'Designer’ stem cells could open door to cancer treatments
Using computer-generated protein inserted into stem cells, scientists at the University of Washington (UW) in Seattle recently found they could change the cells’ epigenetic (non-genetically sourced) memory, potentially leading to progress in the treatment of cancer and aging-related issues.
Describing their research results in the PNAS journal, the UW team was able to demonstrate that the synthetic protein could alter stem cells’ memory, the study’s senior author, Hannele Ruohola-Baker, who serves as associate director of the Institute for Stem Cell and Regenerative Medicine (ISCRM) at UW-Seattle, said in a posting on the UW Health Sciences' Newsbeat website.
ISCRM fellow Shiri Levy described the discovery as a game-changer, saying in the posting that the breakthrough “could change the fate of stem cells that we would like to use in regenerative medicine.”

Dataset content.
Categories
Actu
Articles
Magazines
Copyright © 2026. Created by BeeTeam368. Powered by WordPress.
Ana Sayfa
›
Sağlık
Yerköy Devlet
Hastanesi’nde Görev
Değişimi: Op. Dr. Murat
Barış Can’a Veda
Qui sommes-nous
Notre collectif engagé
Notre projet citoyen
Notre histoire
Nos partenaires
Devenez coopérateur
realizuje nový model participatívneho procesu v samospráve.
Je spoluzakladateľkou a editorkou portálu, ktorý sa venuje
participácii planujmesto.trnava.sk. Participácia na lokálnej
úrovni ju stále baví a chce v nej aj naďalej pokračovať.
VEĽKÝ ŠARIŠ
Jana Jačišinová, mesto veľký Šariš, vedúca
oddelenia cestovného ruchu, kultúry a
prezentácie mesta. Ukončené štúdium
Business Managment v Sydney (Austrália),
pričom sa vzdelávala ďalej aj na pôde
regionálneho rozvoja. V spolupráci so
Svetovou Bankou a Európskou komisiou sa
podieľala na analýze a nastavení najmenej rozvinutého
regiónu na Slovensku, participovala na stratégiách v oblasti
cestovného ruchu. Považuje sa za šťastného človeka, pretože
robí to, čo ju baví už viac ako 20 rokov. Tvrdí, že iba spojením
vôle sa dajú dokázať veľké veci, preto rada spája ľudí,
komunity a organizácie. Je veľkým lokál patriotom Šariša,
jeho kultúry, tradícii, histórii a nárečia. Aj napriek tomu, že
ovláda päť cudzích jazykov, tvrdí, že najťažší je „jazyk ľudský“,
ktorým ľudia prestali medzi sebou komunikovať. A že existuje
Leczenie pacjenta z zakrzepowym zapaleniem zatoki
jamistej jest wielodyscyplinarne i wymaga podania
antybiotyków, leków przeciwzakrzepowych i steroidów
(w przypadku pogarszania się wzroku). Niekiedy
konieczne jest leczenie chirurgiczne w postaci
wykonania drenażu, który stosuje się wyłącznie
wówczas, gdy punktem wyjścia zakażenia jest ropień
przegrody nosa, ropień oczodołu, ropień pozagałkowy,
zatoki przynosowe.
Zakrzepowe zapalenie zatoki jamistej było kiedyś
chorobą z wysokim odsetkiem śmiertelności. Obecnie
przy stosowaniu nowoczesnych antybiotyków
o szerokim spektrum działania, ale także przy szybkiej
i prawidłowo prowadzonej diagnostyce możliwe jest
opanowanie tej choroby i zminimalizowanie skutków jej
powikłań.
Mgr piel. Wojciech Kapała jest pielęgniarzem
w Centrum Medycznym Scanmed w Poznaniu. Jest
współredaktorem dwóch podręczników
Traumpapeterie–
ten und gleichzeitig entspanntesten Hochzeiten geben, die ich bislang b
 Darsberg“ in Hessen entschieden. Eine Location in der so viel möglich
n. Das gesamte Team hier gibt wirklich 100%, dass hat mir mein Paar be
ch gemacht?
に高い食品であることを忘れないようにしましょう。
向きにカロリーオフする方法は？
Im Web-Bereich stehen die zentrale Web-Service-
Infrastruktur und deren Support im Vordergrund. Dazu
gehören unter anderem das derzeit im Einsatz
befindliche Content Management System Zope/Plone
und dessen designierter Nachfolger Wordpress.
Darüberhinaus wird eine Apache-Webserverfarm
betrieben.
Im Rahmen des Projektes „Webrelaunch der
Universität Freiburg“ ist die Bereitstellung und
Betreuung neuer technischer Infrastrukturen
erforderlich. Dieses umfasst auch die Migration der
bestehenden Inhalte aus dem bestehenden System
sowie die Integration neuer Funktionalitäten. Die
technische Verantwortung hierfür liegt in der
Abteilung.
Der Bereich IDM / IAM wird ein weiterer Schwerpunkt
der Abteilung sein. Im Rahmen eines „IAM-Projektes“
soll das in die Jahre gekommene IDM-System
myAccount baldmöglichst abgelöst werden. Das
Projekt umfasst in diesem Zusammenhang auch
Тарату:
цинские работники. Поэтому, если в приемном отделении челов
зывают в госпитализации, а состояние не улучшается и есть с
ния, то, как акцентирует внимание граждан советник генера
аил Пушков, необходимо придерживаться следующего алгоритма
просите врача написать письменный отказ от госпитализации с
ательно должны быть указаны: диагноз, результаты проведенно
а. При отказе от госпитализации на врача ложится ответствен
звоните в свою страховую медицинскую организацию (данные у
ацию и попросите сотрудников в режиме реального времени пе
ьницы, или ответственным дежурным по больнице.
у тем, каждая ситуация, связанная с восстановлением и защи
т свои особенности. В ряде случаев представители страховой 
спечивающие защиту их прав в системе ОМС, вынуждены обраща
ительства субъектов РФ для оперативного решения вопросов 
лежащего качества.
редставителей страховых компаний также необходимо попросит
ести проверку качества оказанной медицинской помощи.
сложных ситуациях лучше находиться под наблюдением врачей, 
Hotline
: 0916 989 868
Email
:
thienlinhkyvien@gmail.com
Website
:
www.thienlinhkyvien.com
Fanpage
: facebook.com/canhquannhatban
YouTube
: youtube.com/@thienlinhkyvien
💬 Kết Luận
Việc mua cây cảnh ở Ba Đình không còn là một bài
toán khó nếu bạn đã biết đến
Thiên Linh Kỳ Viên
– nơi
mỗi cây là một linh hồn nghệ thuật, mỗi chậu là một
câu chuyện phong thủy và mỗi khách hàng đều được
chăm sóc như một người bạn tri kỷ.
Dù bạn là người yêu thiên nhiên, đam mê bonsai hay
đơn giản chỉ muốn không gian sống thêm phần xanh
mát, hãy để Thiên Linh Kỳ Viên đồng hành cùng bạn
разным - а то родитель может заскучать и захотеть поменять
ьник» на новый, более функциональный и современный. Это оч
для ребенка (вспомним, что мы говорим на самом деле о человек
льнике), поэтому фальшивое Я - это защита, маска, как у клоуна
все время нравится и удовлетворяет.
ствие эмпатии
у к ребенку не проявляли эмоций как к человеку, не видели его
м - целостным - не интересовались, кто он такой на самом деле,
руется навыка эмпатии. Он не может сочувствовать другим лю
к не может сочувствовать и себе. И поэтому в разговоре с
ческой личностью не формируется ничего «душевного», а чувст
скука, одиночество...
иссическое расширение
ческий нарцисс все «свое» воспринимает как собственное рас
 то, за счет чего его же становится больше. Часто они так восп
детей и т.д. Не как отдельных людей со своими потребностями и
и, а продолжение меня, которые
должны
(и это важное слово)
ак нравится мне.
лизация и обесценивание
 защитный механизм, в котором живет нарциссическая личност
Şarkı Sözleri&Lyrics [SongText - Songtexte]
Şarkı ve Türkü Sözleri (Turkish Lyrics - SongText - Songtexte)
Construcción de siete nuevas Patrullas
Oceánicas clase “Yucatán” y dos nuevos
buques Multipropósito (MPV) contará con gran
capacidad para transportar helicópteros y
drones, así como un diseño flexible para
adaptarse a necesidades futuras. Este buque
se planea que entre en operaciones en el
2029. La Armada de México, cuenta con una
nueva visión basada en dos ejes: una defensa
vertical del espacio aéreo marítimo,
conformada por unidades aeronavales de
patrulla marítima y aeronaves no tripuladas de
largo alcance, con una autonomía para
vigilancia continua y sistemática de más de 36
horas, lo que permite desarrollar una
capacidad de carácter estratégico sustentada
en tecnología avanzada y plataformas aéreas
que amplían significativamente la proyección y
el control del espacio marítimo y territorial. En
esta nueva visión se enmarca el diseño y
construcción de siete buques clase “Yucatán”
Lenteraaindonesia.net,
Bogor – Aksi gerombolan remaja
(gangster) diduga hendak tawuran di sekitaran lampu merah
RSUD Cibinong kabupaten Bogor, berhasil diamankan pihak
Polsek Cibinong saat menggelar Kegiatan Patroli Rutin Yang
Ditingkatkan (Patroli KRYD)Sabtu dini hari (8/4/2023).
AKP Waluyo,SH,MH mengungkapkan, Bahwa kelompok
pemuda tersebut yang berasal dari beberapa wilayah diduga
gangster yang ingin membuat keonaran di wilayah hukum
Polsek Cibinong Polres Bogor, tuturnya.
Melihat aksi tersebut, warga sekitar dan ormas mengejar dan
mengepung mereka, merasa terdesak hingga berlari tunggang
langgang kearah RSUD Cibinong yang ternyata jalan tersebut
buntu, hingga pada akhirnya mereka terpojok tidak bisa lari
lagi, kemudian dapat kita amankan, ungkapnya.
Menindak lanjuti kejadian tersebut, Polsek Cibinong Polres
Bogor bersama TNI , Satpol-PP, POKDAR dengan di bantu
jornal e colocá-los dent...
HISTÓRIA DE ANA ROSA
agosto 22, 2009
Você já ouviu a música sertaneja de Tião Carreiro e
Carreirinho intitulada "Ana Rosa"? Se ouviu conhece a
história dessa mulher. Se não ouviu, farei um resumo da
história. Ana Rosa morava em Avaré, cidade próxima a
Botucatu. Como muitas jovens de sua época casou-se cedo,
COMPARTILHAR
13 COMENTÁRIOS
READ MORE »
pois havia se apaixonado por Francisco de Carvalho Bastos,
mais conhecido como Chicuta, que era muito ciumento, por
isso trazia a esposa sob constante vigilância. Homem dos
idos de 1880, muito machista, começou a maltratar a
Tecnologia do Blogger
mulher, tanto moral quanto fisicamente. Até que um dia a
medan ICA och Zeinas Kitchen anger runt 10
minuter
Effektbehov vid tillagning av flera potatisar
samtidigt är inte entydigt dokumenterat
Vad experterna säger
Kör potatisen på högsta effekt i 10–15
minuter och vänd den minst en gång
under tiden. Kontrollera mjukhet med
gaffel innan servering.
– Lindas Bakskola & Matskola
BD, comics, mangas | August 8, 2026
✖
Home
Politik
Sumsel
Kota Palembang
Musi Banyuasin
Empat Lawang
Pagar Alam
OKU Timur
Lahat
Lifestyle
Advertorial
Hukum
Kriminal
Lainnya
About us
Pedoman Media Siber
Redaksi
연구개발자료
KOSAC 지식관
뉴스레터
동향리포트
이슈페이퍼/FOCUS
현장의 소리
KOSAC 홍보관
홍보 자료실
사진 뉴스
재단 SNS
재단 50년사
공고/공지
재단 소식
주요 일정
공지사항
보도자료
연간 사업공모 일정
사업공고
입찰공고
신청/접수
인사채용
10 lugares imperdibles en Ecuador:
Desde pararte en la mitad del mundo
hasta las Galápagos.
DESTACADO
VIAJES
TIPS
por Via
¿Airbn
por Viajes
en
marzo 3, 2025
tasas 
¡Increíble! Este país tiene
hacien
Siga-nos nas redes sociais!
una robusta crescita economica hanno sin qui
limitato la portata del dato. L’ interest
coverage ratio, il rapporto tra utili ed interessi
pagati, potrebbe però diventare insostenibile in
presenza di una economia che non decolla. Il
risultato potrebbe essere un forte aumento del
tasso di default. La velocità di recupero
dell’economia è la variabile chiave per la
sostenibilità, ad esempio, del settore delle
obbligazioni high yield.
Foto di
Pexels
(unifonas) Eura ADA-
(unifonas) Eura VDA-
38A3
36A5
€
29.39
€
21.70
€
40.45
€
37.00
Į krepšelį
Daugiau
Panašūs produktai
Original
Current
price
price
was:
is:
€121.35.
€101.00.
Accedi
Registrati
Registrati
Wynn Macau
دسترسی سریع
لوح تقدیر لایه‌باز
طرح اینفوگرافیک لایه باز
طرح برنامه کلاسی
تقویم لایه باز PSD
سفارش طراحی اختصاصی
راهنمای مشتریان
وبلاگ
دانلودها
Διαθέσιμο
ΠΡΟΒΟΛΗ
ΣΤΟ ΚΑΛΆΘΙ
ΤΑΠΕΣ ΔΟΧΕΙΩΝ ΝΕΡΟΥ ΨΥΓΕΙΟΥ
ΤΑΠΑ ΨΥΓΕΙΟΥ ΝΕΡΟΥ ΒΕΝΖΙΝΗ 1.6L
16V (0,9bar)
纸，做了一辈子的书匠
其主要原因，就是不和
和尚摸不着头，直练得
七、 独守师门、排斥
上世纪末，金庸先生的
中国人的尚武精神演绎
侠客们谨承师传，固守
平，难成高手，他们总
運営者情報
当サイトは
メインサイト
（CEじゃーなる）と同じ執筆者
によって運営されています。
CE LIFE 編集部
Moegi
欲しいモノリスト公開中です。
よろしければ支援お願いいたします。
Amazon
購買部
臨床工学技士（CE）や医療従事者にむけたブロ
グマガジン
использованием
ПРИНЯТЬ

Exercise aim.
Continue the news article above on UW's synthetic-protein work to alter stem cells' epigenetic memory, starting right after the quoted remark from Shiri Levy.

Response to the task.
All human body tissue derives from embryonic stem cells; the cells’ epigenetic memory controls how they develop, with proteins performing the bulk of the “work” inside the cells. It’s when cell division goes awry that cancer or other serious health concerns emerge; the scientists’ hope is that future computer-generated proteins can hinder chromosomal memory and be inserted into embryonic stem cells as needed.
“This process will help us understand what is going on in cancer and aging,” David Baker, who leads the UW Institute for Protein Design, said in the posting.